#### Provided records:

•••

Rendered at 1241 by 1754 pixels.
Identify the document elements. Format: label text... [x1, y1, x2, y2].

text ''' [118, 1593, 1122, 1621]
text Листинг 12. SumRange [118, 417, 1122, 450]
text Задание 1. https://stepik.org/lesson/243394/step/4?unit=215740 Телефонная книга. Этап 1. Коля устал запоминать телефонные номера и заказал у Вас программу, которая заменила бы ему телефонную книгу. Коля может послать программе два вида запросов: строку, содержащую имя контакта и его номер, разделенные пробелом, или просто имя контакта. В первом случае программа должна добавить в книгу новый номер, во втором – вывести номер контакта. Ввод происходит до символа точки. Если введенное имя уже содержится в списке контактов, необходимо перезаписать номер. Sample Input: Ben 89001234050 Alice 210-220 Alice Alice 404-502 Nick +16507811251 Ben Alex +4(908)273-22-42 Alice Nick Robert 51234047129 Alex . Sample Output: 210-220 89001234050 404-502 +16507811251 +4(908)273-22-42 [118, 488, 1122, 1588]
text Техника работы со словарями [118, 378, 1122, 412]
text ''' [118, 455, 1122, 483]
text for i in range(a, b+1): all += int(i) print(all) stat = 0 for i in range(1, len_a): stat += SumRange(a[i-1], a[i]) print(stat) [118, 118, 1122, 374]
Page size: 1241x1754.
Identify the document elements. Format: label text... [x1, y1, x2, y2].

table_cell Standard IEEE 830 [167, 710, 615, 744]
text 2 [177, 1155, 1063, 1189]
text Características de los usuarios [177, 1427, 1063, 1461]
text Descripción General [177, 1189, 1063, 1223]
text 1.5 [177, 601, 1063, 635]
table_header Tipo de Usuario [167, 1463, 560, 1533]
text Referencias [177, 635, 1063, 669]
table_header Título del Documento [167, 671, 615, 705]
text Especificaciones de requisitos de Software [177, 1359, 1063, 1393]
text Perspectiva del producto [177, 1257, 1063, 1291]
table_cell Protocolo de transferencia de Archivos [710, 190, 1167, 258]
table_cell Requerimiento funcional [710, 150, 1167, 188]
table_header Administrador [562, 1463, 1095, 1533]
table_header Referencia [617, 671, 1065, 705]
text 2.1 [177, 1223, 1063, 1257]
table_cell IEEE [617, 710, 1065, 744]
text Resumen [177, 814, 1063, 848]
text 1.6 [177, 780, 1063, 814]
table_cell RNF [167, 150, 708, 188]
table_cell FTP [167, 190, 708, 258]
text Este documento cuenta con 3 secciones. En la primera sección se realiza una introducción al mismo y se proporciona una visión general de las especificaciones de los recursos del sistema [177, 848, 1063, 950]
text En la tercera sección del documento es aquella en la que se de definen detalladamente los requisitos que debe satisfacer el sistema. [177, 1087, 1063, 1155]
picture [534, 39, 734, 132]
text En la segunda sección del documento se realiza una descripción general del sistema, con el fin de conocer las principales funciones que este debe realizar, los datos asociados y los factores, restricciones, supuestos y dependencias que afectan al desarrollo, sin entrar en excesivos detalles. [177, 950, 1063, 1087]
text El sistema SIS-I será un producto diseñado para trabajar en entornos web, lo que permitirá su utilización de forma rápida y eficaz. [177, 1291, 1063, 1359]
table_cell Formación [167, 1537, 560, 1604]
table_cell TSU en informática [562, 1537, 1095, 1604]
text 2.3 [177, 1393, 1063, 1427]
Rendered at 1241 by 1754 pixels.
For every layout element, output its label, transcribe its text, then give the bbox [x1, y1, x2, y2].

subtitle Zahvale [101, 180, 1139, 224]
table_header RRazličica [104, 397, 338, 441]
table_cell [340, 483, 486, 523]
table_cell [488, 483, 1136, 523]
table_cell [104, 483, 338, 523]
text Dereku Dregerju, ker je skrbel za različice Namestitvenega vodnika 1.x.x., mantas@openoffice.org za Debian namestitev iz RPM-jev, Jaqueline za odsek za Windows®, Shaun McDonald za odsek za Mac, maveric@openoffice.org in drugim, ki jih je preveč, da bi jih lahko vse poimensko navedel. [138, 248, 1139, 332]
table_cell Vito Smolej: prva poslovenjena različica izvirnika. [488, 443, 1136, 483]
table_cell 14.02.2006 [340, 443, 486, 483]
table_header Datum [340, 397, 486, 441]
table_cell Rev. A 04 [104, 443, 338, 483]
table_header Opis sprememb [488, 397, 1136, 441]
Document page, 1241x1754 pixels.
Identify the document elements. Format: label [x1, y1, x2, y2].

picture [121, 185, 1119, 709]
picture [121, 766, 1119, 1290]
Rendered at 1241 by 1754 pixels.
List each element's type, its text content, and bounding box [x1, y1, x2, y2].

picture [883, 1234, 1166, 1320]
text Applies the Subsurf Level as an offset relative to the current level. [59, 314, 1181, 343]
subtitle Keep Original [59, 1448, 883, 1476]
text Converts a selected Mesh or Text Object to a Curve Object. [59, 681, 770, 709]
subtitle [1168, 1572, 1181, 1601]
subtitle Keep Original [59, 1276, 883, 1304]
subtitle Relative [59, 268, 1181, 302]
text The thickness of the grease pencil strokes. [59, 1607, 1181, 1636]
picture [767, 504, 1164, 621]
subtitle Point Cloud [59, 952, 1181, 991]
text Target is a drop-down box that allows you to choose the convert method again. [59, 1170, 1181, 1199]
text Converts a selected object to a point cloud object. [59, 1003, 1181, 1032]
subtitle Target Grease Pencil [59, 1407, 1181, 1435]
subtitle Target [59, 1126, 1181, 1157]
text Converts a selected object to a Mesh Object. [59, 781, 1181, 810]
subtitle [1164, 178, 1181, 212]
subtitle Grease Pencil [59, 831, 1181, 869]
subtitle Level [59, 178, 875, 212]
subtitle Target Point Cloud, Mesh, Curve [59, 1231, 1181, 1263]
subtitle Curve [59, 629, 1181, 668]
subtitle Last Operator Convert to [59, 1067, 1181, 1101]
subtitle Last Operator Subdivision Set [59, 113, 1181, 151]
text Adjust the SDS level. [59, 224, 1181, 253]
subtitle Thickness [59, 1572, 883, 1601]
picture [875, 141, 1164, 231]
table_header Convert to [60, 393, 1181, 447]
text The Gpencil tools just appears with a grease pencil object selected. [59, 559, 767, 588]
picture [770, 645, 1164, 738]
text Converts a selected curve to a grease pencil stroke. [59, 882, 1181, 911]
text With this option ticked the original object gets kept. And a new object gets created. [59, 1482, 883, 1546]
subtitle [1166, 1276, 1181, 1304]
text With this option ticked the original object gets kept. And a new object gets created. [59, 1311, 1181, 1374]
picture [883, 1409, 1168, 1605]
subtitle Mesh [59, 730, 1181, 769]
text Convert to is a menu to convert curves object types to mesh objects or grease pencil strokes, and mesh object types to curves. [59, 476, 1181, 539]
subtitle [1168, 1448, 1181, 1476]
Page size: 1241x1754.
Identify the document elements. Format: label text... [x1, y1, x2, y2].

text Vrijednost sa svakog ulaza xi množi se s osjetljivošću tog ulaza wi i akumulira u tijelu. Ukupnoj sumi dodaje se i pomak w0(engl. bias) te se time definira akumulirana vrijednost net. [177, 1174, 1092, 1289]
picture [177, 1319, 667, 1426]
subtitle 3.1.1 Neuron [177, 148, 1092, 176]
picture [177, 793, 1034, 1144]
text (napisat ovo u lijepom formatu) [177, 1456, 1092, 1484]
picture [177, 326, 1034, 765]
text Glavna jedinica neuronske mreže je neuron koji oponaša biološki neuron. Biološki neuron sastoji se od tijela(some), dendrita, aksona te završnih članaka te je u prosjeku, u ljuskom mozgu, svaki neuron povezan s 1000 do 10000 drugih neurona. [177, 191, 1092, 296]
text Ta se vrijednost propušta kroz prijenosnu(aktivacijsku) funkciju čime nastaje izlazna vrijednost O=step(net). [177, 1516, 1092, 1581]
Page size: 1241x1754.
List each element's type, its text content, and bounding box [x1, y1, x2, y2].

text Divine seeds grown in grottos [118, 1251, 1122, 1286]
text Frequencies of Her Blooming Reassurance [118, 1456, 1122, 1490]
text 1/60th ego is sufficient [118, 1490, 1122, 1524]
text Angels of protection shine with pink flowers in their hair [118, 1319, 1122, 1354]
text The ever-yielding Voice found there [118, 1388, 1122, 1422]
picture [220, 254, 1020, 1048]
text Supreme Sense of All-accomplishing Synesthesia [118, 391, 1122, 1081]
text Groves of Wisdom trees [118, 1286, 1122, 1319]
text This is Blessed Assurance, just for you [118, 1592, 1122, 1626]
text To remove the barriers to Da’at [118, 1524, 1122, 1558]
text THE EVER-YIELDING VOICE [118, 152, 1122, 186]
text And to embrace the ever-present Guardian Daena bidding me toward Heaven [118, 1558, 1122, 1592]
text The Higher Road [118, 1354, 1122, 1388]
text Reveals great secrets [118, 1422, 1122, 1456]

•••

#### Exercise brief:
Reproduce the lines word for word. Begin at the line that contains "subtitle Zahvale [101, 180, 1139, 224]" and stop after the line that contains "Identify the document elements. Format: label [x1, y1, x2, y2].".

#### Exercise output:
subtitle Zahvale [101, 180, 1139, 224]
table_header RRazličica [104, 397, 338, 441]
table_cell [340, 483, 486, 523]
table_cell [488, 483, 1136, 523]
table_cell [104, 483, 338, 523]
text Dereku Dregerju, ker je skrbel za različice Namestitvenega vodnika 1.x.x., mantas@openoffice.org za Debian namestitev iz RPM-jev, Jaqueline za odsek za Windows®, Shaun McDonald za odsek za Mac, maveric@openoffice.org in drugim, ki jih je preveč, da bi jih lahko vse poimensko navedel. [138, 248, 1139, 332]
table_cell Vito Smolej: prva poslovenjena različica izvirnika. [488, 443, 1136, 483]
table_cell 14.02.2006 [340, 443, 486, 483]
table_header Datum [340, 397, 486, 441]
table_cell Rev. A 04 [104, 443, 338, 483]
table_header Opis sprememb [488, 397, 1136, 441]
Document page, 1241x1754 pixels.
Identify the document elements. Format: label [x1, y1, x2, y2].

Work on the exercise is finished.